You can visit any dentist with dental PPO insurance, but the costs are usually lower if you visit one of their network providers. These providers contract with the insurance company and have agreed to their service fees.
Most plans have an annual maximum that caps how much the plan will cover in a year. All costs paid beyond that limit are your responsibility.
More Choice of Dentists
Unlike Dental HMO plans, which only reimburse for care from dentists within their network, PPO insurance plans offer more flexibility. These plans typically list dentists in their network but also allow you to use any dentist you want. However, using an out-of-network dentist will result in higher deductibles or coinsurance.
The dental PPO insurance plans work by negotiating with dentists to reduce their fee structure, and they then reimburse these discounted rates to plan enrollees. In addition, many PPOs will allow a member to see a specialist without a referral from their primary care dentist, and they may not be limited to the number of times they visit a particular provider in a year.
However, while PPO plans allow you more flexibility when choosing dentists, they are often more expensive than DHMO dental insurance plans and have lower maximum benefit limits. Therefore, considering dental discount plans is a good idea if you are looking for the best value. This type of plan is less expensive than traditional dental insurance, but it does not limit your choice of dentists and offers the advantage of more savings on procedures.
More Control Over Your Care
The choice of dentists is one of the most significant advantages of having PPO dental insurance. Unlike DMO plans, which require you to stay with your assigned dentist unless you get a referral to see another specialist, DPPOs allow you to visit any of their network dentists without restriction.
In addition, the dentists on a DPPO plan are contracted with the insurer to provide services at set fees. Those fees are usually lower than what an uninsured patient pays to the dentist.
Most DPPOs also allow you to visit dentists outside the network. However, that will typically require a higher fee based on an industry concept known as “usual, customary, and reasonable.” Because of this policy’s flexibility and low rates, it remains one of the most popular types of dental insurance available. Many people obtain group DPPO coverage through their employers or other group coverage programs, such as the Affordable Care Act Marketplace and government programs like Medicaid and CHIP. However, some people choose to purchase individual DPPO policies, as well.
Lower Rates
Dental PPO plans often have much lower rates than other types of dental insurance. This is because the dentists participating in the plan’s network agree to accept a reduced rate for their services.
When patients use a participating provider, they don’t have to pay a copay, and the dentist’s office will submit the claim directly to the insurer on their behalf. However, it’s essential to understand what the insurance plan covers. Most PPOs have an annual maximum that caps the amount they’ll pay for a specific dental service or procedure. Usually, that limit is less than $1,500, and it’s the insured person’s responsibility to pay for expenses that exceed this maximum.

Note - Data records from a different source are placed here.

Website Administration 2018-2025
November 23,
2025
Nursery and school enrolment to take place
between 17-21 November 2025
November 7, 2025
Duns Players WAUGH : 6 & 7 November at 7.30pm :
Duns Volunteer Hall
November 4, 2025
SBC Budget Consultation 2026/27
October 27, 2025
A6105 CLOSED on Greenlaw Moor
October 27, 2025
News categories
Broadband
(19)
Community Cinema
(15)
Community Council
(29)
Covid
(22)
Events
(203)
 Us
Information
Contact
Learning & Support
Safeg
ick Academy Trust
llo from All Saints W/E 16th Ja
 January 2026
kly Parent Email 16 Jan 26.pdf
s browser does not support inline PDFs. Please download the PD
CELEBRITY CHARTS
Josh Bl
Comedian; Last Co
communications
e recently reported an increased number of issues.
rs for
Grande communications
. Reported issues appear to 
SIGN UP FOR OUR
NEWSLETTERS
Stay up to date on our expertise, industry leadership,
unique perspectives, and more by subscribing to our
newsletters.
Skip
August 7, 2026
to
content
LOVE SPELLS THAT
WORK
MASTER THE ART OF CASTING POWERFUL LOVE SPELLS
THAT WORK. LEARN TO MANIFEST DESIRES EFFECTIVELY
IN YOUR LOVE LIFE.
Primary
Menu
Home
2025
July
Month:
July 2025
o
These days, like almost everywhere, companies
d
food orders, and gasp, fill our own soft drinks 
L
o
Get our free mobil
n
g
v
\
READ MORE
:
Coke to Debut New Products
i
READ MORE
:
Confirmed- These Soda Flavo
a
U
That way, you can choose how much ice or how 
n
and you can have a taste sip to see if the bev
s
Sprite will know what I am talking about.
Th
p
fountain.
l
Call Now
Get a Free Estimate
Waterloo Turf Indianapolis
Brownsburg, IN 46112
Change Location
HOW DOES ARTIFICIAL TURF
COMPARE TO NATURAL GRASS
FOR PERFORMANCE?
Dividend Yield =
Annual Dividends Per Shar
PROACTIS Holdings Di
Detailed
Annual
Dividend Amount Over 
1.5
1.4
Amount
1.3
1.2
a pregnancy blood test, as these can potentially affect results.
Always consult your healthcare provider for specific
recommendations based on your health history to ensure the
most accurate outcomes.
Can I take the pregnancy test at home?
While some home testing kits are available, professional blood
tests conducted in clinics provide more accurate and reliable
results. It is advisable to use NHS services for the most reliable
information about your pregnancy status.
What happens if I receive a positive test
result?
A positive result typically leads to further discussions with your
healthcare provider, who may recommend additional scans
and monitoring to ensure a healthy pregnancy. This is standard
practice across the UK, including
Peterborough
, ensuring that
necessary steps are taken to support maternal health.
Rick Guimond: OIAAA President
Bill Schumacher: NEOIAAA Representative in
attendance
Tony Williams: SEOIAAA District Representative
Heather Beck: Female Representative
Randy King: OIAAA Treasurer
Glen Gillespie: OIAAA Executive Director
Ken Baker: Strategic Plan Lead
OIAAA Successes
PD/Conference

Another advantage of PPOs is that they typically don’t require a referral to visit a specialist. In contrast, DHMOs require a referral and restrict patients to a list of contracted specialists. This limits the insured’s freedom to choose a primary care provider and hinders their ability to find a specialist for needed specialty care.
More Flexibility
Dental PPO plans have broader networks than DHMOs and may allow plan enrollees to see dentists outside the network for reduced rates. Often, the carrier will have an annual maximum of how much it will cover for out-of-network visits.
In addition, dental PPOs don’t require a patient to select a primary dentist. They may also not need a referral to see a specialist. They usually have lower out-of-pocket costs than DHMOs and can have an annual deductible that the subscriber must pay before the insurance kicks in.

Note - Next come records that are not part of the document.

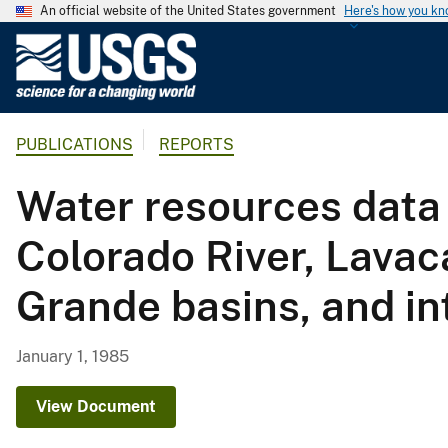
An official website of the United States government
Here's how you k
U
.
S
.
PUBLICATIONS
REPORTS
G
e
Water resources data 
o
l
Colorado River, Lavac
o
g
Grande basins, and in
i
c
a
January 1, 1985
l
S
View Document
u
r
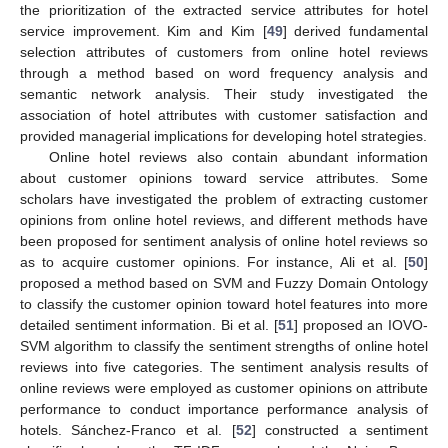
the prioritization of the extracted service attributes for hotel
service improvement. Kim and Kim [
49
] derived fundamental
selection attributes of customers from online hotel reviews
through a method based on word frequency analysis and
semantic network analysis. Their study investigated the
association of hotel attributes with customer satisfaction and
provided managerial implications for developing hotel strategies.
Online hotel reviews also contain abundant information
about customer opinions toward service attributes. Some
scholars have investigated the problem of extracting customer
opinions from online hotel reviews, and different methods have
been proposed for sentiment analysis of online hotel reviews so
as to acquire customer opinions. For instance, Ali et al. [
50
]
proposed a method based on SVM and Fuzzy Domain Ontology
to classify the customer opinion toward hotel features into more
detailed sentiment information. Bi et al. [
51
] proposed an IOVO-
SVM algorithm to classify the sentiment strengths of online hotel
reviews into five categories. The sentiment analysis results of
online reviews were employed as customer opinions on attribute
performance to conduct importance performance analysis of
hotels. Sánchez-Franco et al. [
52
] constructed a sentiment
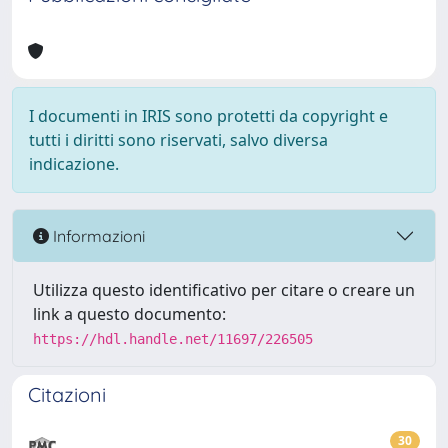
I documenti in IRIS sono protetti da copyright e
tutti i diritti sono riservati, salvo diversa
indicazione.
Informazioni
Utilizza questo identificativo per citare o creare un
link a questo documento:
https://hdl.handle.net/11697/226505
Citazioni
30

In contrast, a dental HMO requires choosing a primary dentist and only covers care from in-network providers. This can lead to restricted services and higher out-of-pocket costs for a patient. Dental HMOs can sometimes have lower premiums than PPOs, although that depends on the coverage amounts and other factors. This is a good option for individuals with a limited cost-sharing tolerance who want to avoid paying copays. It’s also a good choice for employers who are okay with a higher cost-sharing model in exchange for a more extensive network of dentists.
More Savings
Dental PPO plans offer more savings to patients than HMO (health maintenance organization) plans. This is because HMO plans have limited networks and only pay for services provided by dentists contracted with the plan.
With a PPO, insurers have negotiated discounted rates with dentists and providers. The patient then pays a low percentage of the negotiated rate, and the insurance company covers the rest. This gives the insurance company more flexibility and helps them control costs.
While HMO plans may have lower premiums, they also tend to have annual maximums and require the patient to choose a primary care provider for referrals to specialist services. These limitations make them less flexible for many consumers. In addition, they often have annual deductibles for basic and major procedures. For these reasons, dental PPO plans are more flexible for most consumers. However, it is essential to compare the benefits of different plans carefully before deciding. The key is finding a plan that offers the right balance of cost-sharing, flexibility, and coverage to suit your needs.